Apart from the pictures, please restate every entry below exactly.

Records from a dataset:
◇ ◇ ◇ ◇ ◇
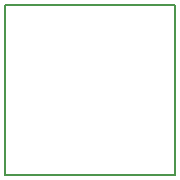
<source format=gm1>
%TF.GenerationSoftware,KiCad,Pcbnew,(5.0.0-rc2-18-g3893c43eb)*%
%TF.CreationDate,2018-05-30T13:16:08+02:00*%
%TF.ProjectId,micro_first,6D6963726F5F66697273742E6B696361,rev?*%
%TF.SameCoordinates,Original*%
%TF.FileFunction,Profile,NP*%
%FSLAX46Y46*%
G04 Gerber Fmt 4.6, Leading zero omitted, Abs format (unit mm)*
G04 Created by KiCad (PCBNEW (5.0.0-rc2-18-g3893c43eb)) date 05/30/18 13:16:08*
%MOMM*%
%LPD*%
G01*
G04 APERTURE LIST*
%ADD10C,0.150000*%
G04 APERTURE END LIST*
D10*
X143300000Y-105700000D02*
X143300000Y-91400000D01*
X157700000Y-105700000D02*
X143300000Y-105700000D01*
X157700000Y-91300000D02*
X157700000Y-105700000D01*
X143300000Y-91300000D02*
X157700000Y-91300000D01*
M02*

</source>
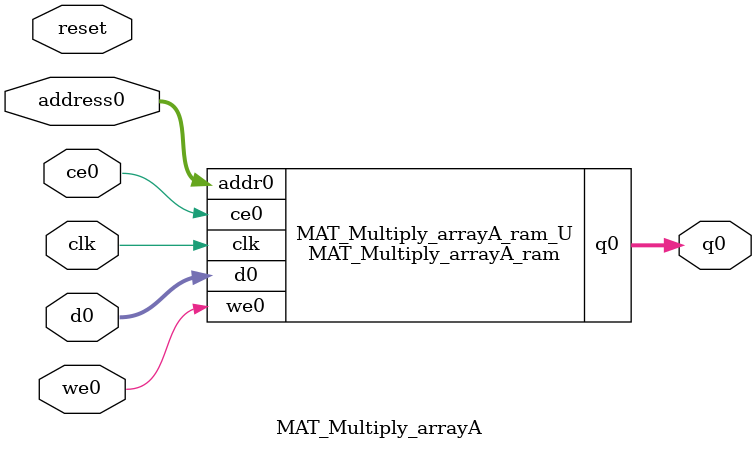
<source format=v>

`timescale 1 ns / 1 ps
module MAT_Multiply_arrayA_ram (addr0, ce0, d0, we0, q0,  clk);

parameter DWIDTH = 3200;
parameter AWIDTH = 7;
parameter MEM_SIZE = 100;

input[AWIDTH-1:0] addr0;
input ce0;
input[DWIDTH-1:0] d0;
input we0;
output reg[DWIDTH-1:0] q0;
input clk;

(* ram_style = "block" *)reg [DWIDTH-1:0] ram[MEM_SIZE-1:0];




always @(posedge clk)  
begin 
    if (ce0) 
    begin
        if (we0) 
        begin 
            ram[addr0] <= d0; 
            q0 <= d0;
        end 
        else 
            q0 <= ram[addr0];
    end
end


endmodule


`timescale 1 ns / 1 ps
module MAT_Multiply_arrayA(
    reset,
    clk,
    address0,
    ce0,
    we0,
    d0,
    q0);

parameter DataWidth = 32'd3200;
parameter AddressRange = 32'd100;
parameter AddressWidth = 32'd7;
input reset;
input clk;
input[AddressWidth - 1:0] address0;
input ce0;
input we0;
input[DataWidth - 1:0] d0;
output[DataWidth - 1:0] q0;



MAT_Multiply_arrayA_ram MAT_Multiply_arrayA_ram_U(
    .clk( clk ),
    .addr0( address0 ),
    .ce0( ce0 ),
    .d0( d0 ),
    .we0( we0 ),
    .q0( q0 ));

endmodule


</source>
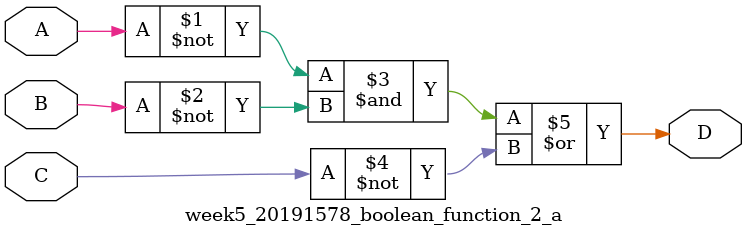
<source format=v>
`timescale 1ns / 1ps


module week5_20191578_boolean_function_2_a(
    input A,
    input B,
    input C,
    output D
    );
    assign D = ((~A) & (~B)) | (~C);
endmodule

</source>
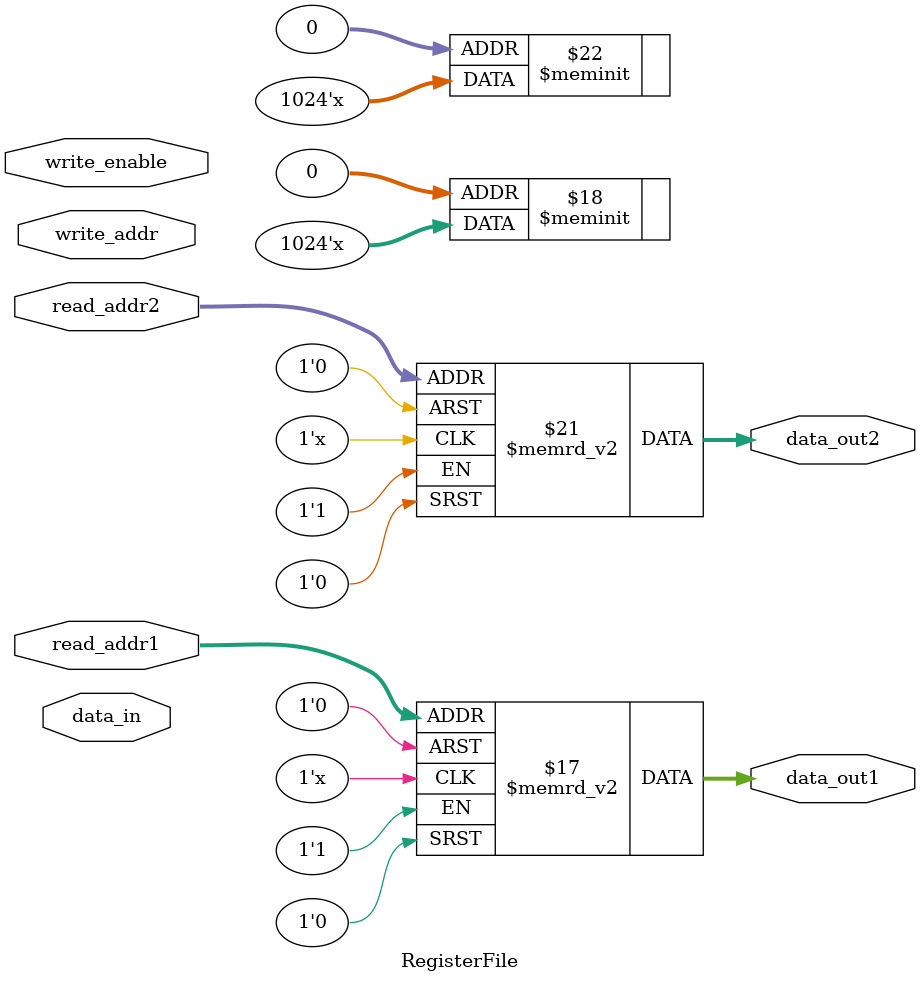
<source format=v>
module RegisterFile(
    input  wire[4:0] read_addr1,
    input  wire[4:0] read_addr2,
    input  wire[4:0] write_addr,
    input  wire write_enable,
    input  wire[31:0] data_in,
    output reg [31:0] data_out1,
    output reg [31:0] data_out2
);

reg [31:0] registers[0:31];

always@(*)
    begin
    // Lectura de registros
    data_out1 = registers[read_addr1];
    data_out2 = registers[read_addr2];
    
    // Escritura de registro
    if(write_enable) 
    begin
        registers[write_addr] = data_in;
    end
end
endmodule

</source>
◇ ◇ ◇ ◇ ◇
Answer for the task:
<source format=gm1>
%TF.GenerationSoftware,KiCad,Pcbnew,(5.0.0-rc2-18-g3893c43eb)*%
%TF.CreationDate,2018-05-30T13:16:08+02:00*%
%TF.ProjectId,micro_first,6D6963726F5F66697273742E6B696361,rev?*%
%TF.SameCoordinates,Original*%
%TF.FileFunction,Profile,NP*%
%FSLAX46Y46*%
G04 Gerber Fmt 4.6, Leading zero omitted, Abs format (unit mm)*
G04 Created by KiCad (PCBNEW (5.0.0-rc2-18-g3893c43eb)) date 05/30/18 13:16:08*
%MOMM*%
%LPD*%
G01*
G04 APERTURE LIST*
%ADD10C,0.150000*%
G04 APERTURE END LIST*
D10*
X143300000Y-105700000D02*
X143300000Y-91400000D01*
X157700000Y-105700000D02*
X143300000Y-105700000D01*
X157700000Y-91300000D02*
X157700000Y-105700000D01*
X143300000Y-91300000D02*
X157700000Y-91300000D01*
M02*

</source>
<source format=v>

`timescale 1 ns / 1 ps
module MAT_Multiply_arrayA_ram (addr0, ce0, d0, we0, q0,  clk);

parameter DWIDTH = 3200;
parameter AWIDTH = 7;
parameter MEM_SIZE = 100;

input[AWIDTH-1:0] addr0;
input ce0;
input[DWIDTH-1:0] d0;
input we0;
output reg[DWIDTH-1:0] q0;
input clk;

(* ram_style = "block" *)reg [DWIDTH-1:0] ram[MEM_SIZE-1:0];




always @(posedge clk)  
begin 
    if (ce0) 
    begin
        if (we0) 
        begin 
            ram[addr0] <= d0; 
            q0 <= d0;
        end 
        else 
            q0 <= ram[addr0];
    end
end


endmodule


`timescale 1 ns / 1 ps
module MAT_Multiply_arrayA(
    reset,
    clk,
    address0,
    ce0,
    we0,
    d0,
    q0);

parameter DataWidth = 32'd3200;
parameter AddressRange = 32'd100;
parameter AddressWidth = 32'd7;
input reset;
input clk;
input[AddressWidth - 1:0] address0;
input ce0;
input we0;
input[DataWidth - 1:0] d0;
output[DataWidth - 1:0] q0;



MAT_Multiply_arrayA_ram MAT_Multiply_arrayA_ram_U(
    .clk( clk ),
    .addr0( address0 ),
    .ce0( ce0 ),
    .d0( d0 ),
    .we0( we0 ),
    .q0( q0 ));

endmodule


</source>
<source format=v>
`timescale 1ns / 1ps


module week5_20191578_boolean_function_2_a(
    input A,
    input B,
    input C,
    output D
    );
    assign D = ((~A) & (~B)) | (~C);
endmodule

</source>
<source format=v>
module RegisterFile(
    input  wire[4:0] read_addr1,
    input  wire[4:0] read_addr2,
    input  wire[4:0] write_addr,
    input  wire write_enable,
    input  wire[31:0] data_in,
    output reg [31:0] data_out1,
    output reg [31:0] data_out2
);

reg [31:0] registers[0:31];

always@(*)
    begin
    // Lectura de registros
    data_out1 = registers[read_addr1];
    data_out2 = registers[read_addr2];
    
    // Escritura de registro
    if(write_enable) 
    begin
        registers[write_addr] = data_in;
    end
end
endmodule

</source>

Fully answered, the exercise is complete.